The suit in the Northern District of Florida was brought by Republican attorneys general from 16 states and governors from four states, the National Federation of Independent Business and two individual taxpayers. It was filed minutes after President Obama signed the law on March 23.

Vinson set Dec. 16 for a summary judgment hearing on the suit, where both sides will make arguments on the merits of their cases.

DOJ Disappointed
The defendants are the U.S. Department of Health and Human Services, Department of Treasury, Department of Labor and their secretaries. Lawyers for the Department of Justice contend the government has the power to regulate interstate commerce, and that includes the purchase of health insurance.

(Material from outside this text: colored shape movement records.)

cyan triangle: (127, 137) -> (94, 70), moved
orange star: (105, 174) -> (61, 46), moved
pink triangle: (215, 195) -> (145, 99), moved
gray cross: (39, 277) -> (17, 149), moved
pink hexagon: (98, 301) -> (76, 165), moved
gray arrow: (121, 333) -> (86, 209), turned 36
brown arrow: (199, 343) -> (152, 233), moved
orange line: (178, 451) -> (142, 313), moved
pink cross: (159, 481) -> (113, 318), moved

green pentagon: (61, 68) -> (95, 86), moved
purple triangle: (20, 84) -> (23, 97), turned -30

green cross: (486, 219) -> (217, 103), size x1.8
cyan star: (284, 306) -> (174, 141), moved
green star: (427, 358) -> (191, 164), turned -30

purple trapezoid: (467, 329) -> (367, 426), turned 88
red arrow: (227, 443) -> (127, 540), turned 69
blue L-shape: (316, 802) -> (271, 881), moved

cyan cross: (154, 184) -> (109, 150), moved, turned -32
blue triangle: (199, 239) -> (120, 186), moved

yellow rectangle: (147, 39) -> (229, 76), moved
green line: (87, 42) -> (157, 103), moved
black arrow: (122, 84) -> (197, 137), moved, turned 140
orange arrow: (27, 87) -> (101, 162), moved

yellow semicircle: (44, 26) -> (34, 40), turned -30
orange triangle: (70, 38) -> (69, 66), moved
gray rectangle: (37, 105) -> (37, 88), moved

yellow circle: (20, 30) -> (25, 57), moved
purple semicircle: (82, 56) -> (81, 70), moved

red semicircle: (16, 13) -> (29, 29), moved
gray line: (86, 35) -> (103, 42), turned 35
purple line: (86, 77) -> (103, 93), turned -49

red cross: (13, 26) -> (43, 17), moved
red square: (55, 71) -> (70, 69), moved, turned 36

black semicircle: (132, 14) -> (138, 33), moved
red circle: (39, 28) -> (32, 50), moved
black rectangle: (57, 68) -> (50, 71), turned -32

A spokeswoman for the Department of Justice (DOJ) said that while the government was "disappointed" the court did not dismiss the entire case, the decision to reject other claims that were made by the states was welcomed. Other claims dealt with issues such as state sovereignty.

"The judge saved for another day the decision on the merits of two claims, and we remain confident that the law ultimately will be upheld," said DOJ's Tracy Schmaler. "This case is in the early stages of litigation and the department will continue to vigorously defend this law in ongoing litigation."

Vinson said that his ruling on the lawsuit was not a decision on the overall merits of the law (PL 111-148, PL 111-152), though he did examine at length the arguments on both sides in his 65-page decision.

"In ruling on the defendants' motion to dismiss, I must only decide if this court has jurisdiction to consider some of the plaintiffs' claims, and whether each of the counts of the amended complaint states a plausible claim for relief," Vinson wrote.

But he also said that the individual mandate applies across the board and people have no choice. Either they comply or they will be penalized, Vinson said. "It is not based on an activity that they make the choice to undertake," he said. "Rather, it is based solely on citizenship and on being alive."

He quoted a Congressional Budget Office statement from 16 years ago that a mandate to buy insurance would be an unprecedented federal action that has never before been required as a condition of lawful residence in the United States.

Saying it is novel does not mean it is unconstitutional, Vinson said, because there's a first time for everything. But at this point the plaintiffs have "most definitely" stated a plausible claim for action, he said.

He added: "In this order, I have not attempted to determine whether the line between constitutional and extraconstitutional government has been crossed. That will be decided on the basis of the parties' expected motions for summary judgment, when I will have the benefit of additional argument and all evidence in the record that may bear on the outstanding issues.

"I am only saying that (with respect to two of the particular causes of action discussed above) the plaintiffs have at least stated a plausible claim that the line has been crossed."

Praise From Plaintiffs
Florida Attorney General Bill McCollum praised the ruling as a victory. "It is the first step to having the individual mandate declared unconstitutional and upholding state sovereignty in our federal system and means this case will go forward to the summary judgment hearing that the court has set for December 16th," he said.

"Congress has no constitutional authority to force the individual mandate and its penalty on Americans who cannot afford or do not wish to have health insurance," said McCollum. "Regardless of whether the Obama administration argues it is a tax or regulation, it is an unjust burden on the American public."

But Ron Pollack, executive director of Families USA, an advocacy group that backs the law, said he expects it will ultimately be upheld and that the ruling has no bearing on the validity of the law. Implementation will continue without interruption, he said.

"This case is really a politically motivated ploy aimed at diverting attention from the many benefits of the new law," added Pollack.